0
Yorum
2
Beğeni
5,0
Puan
124
Okunma

Bazen bağırmak istersin.
Ama sesin dudaklarından bile geçemez. Boğazında düğümlenir, geri döner — çünkü bir yerlerde, bilinmeyen bir el o düğümü sıkı tutuyordur. İnsan, en çok da haksızlığa uğradığında konuşmak ister. Ama konuşamaz. Peki neden?
Kim susturur bizi?
Toplum mu? Aile mi? Alışkanlık mı? Yoksa kendi içimizde büyüttüğümüz görünmez muhafızlar mı?
Belki çocukken, “Sus konuşma, ayıp” diyen bir bakış. Belki “Aklın şimdi almaz, büyüyünce anlarsın” sözü.

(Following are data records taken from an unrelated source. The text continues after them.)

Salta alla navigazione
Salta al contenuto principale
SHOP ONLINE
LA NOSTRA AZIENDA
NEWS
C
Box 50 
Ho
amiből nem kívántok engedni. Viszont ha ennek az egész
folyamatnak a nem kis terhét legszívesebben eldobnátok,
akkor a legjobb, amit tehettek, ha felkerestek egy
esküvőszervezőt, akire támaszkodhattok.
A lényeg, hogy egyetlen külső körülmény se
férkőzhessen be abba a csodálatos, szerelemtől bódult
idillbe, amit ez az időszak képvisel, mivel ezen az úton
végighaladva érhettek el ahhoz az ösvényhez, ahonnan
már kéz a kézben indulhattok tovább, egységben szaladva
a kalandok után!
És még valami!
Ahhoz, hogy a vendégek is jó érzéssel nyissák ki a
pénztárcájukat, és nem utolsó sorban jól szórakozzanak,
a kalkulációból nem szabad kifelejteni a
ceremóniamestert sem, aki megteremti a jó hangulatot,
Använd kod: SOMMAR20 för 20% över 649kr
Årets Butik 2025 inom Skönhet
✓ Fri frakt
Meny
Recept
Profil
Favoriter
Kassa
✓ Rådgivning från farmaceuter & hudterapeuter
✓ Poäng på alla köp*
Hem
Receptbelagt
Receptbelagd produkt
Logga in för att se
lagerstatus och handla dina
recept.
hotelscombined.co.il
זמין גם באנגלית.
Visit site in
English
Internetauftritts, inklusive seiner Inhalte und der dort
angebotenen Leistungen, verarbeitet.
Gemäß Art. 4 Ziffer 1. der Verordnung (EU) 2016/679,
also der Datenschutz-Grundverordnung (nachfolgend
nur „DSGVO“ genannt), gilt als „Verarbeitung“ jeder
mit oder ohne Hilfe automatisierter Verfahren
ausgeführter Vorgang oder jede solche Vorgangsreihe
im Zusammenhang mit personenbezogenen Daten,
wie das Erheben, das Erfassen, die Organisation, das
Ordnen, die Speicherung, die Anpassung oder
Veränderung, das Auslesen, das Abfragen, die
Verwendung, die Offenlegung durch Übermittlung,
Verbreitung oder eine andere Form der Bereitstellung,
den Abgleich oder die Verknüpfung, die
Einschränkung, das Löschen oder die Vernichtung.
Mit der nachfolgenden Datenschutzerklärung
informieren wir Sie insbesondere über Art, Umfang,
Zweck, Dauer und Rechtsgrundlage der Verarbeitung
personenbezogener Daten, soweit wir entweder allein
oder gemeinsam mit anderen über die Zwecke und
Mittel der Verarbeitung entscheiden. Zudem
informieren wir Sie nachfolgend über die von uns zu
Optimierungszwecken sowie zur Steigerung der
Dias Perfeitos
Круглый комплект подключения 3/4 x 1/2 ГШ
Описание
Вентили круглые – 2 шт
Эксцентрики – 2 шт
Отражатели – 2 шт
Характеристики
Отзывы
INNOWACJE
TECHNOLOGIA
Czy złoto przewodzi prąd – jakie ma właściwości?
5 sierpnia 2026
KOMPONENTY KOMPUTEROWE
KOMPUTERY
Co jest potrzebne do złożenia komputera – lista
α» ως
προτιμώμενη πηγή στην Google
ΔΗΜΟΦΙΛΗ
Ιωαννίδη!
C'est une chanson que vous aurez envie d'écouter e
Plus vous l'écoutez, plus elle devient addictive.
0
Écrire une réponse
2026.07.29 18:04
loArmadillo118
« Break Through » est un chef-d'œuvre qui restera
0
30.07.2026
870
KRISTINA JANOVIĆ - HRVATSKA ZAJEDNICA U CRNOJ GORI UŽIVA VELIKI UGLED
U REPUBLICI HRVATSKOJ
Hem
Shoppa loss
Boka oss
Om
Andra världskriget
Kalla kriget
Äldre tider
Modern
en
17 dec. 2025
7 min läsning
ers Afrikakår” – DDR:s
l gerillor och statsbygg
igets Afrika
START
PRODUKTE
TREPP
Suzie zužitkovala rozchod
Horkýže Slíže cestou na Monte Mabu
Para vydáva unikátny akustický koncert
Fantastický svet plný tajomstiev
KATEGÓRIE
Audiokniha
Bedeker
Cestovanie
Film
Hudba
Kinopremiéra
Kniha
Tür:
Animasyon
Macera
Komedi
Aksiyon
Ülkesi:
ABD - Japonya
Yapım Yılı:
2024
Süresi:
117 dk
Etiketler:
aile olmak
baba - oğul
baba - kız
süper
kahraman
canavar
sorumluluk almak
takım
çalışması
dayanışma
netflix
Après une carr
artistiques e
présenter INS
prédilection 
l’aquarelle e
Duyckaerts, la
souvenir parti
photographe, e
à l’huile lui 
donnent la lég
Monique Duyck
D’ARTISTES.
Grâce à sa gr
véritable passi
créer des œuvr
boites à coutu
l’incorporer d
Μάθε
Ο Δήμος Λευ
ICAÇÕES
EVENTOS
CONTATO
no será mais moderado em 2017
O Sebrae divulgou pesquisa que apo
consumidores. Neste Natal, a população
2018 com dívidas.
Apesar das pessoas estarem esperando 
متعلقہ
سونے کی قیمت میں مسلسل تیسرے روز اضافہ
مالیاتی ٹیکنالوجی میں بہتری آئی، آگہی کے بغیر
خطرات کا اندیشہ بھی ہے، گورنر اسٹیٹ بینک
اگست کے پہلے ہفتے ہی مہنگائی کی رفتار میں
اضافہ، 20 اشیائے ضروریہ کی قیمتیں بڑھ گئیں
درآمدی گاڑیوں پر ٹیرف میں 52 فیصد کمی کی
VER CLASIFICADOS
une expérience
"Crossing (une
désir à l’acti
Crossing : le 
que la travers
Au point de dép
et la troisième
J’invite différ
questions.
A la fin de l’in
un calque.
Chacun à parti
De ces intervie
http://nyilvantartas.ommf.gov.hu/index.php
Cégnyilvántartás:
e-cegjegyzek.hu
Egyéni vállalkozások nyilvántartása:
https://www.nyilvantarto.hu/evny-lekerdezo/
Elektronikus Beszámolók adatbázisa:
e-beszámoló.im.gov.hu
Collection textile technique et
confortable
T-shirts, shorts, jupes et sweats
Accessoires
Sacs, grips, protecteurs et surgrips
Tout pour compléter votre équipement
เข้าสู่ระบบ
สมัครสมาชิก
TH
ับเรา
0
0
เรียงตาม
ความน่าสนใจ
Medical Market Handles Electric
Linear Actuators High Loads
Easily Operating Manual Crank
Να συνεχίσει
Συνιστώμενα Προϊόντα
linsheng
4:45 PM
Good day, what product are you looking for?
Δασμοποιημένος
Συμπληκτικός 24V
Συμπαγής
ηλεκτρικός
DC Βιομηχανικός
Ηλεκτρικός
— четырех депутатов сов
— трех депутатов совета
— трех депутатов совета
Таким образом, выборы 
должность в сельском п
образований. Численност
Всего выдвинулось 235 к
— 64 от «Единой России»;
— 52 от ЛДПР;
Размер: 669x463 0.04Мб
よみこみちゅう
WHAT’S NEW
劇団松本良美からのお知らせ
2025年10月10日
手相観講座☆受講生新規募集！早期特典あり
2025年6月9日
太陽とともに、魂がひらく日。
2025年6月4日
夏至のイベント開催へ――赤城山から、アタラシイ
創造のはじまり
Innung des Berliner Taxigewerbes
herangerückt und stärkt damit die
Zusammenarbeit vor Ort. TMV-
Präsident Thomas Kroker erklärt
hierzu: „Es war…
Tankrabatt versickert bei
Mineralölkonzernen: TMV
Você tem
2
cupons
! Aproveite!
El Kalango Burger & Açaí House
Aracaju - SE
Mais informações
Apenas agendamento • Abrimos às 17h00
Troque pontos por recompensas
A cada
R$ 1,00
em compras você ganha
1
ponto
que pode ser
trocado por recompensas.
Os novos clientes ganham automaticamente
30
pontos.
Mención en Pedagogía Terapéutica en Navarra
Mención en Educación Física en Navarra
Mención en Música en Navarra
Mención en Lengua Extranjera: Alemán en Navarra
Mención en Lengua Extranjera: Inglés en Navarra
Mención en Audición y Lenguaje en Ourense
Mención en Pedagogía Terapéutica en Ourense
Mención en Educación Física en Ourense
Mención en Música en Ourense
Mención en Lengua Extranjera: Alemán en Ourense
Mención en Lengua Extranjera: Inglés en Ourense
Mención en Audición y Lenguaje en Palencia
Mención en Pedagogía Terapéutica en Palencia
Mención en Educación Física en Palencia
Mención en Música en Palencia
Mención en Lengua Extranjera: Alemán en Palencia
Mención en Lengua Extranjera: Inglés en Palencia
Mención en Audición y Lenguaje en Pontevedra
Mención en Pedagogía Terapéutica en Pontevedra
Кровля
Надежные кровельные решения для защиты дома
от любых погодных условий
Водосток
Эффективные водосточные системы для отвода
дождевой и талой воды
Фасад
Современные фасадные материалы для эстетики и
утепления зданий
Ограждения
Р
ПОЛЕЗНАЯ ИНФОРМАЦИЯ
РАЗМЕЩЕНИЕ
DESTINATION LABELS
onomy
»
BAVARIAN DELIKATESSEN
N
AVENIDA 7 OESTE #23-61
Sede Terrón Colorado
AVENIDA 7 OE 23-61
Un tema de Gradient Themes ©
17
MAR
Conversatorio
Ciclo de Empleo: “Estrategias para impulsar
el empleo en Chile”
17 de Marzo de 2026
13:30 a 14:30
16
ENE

Belki de sadece içimize kazınmış o susma disiplini.
Zamanla sessizlik, bir yaşam biçimi haline gelir. Haksızlığa uğrarsın ama düşünürsün: “Ya daha kötü olursa?”
Kendi sesini bastırırsın, çünkü karşındaki kadar sen de kendinden korkarsın.
Bazen de öyle iplerle bağlanmışızdır ki, o iplerin ucunu kimin tuttuğunu bile unutmuşuzdur.
Ama hâlâ çekiyor birileri. Hâlâ izin vermiyorlar ki “Dur!” diyelim.
Asıl acı olan şu:
İnsan sustukça o ipler daha da sıkılaşır.
Bir gün, sesin tamamen susarsa...
İçindeki “sen” de sessizliğe karışır.
Oysa konuşmak bazen devrimdir.
“Hayır” diyebilmek, kendini sevmeye başlamaktır.
“Beni incittin” diyebilmek, belki de zinciri kırdığın ilk halkadır.